Intanto i Comuni dovevano individuare il punto idoneo sulla facciata dell’edificio comunale per la posa della lapide, lasciando “libero altro congruo spazio per l’apposizione di altra targa appendice, tra i sostegni della lapide a ricordo sopraddetta, riportante l’elenco dei paesi sanzionisti“.

La targa oggetto della presente comunicazione, fu posizionata all’interno del palazzo comunale, e, si suppone, inaugurata secondo tutti i dettami del Gran Consiglio.

Ma Veglie ha anche un’altra storia che lo fa distinguere dagli altri comuni per una rara particolarità.

Con la lapide descritta in precedenza il Comune di Veglie celebra il giorno dell’assedio così come richiesto, ma, con una seconda lapide, celebra anche l’avvenimento successivo, cioè quello del 9 maggio 1936:”La proclamazione dell’Impero”.  Questa seconda lapide, delle dimensioni di cm 90×114  sarà collocata, questa volta, sulla facciata principale del “Vecchio Comune”, in piazza Umberto I. Su questa seconda lapide verranno incise le parole che Mussolini pronunciò alle 22,30 del 9 maggio 1936, parlando alla folla radunata sotto il balcone di Palazzo Venezia:

Targa 9 Maggio 1936
Targa 9 Maggio 1936, attualmente depositata nel Convento Francescano di Veglie

Nelle foto seguenti è possibile vedere come era posizionata la lapide sulla facciata del vecchio Municipio in Piazza Umberto I. Inoltre alcuni documenti riguardanti la pianta dello stesso:

Alla caduta del regime fascista, quasi tutte le lapidi nelle città italiane furono rimosse. Ne resta ancora qualche esemplare. Le due lapidi presenti a Veglie rappresentano un’eccezione. Stando alle foto, di molto successive alla caduta del fascismo, entrambe le targhe sarebbero rimaste ancora al loro posto, non a celebrare ma a ricordare, se negli anni sessanta una scellerata gestione della cosa pubblica non avesse deciso di “abbattere” il vecchio municipio… ma questa è tutta un’altra triste storia.

Mentre la lapide del 9 maggio 1936 è stata conservata per anni nel chiostro del Convento dei Francescani, la prima, quella del 18 novembre 1935, fino a pochi giorni fa era sepolta dai rifiuti e abbandonata in uno spazio all’aperto antistante l’entrata del Convento dei Francescani.

Oggi, queste targhe,  rappresentano una sorta di reperto storico che, nel bene e nel male, documentano la Storia del nostro Paese.

La targa del 1935  è stata ripulita e posizionata su un apposito supporto in ferro collocandola all’interno del chiostro dei Frati Minori Conventuali di Veglie. Ora le targhe sono meglio fruibili da parte del  pubblico che avrà l’opportunità di visitare il Convento. Si  avrà l’occasione di comprendere meglio il nostro passato, senza alcuna nostalgia, e sottolineare e ricordare gli errori della Storia.

Estratti delle schede
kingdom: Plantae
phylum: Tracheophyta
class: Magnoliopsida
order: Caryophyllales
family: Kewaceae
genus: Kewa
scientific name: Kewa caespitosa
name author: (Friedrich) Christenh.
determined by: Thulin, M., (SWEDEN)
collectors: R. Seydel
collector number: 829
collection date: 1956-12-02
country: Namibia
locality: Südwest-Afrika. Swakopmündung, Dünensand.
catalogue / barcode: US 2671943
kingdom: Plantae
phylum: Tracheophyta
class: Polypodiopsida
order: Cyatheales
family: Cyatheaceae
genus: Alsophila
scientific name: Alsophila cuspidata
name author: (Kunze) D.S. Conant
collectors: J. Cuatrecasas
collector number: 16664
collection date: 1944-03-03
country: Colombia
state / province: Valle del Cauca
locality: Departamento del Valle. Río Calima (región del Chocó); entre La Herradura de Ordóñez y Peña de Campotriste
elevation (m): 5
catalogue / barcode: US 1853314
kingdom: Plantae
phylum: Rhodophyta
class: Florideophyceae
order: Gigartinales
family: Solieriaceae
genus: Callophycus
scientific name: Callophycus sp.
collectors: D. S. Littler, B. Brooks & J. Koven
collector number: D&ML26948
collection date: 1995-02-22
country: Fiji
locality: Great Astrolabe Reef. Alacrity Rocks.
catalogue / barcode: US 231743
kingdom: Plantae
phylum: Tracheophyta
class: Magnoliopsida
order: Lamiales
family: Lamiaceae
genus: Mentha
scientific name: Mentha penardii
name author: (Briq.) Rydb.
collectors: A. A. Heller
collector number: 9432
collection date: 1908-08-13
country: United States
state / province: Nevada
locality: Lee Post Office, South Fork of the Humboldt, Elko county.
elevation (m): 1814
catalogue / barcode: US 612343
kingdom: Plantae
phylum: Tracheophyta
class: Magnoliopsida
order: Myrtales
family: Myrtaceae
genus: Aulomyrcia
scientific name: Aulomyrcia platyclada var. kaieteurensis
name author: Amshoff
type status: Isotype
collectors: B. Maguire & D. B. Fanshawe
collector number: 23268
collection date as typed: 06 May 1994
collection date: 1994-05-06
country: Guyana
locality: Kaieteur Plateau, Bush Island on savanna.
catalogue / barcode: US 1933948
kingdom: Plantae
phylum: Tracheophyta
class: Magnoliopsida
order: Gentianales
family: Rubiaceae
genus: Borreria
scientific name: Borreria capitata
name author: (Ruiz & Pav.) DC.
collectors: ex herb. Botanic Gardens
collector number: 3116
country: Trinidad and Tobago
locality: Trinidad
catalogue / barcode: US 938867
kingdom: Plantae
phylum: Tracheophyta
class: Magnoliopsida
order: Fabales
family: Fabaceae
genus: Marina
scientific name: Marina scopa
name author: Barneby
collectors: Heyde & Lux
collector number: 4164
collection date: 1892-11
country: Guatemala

Esercizio scritto
In base al brano sulle lapidi di Veglie, rispondi alle domande seguenti.
1. Quali sono le dimensioni della lapide dedicata alla proclamazione dell'Impero?
2. In quale decennio si decise di abbattere il vecchio municipio?
3. Dove si trovava la lapide del 18 novembre 1935 fino a pochi giorni prima?

Risultato finale
1. La lapide misura cm 90×114.
2. Si decise di abbattere il vecchio municipio negli anni sessanta.
3. Era sepolta dai rifiuti e abbandonata in uno spazio all'aperto antistante l'entrata del Convento dei Francescani.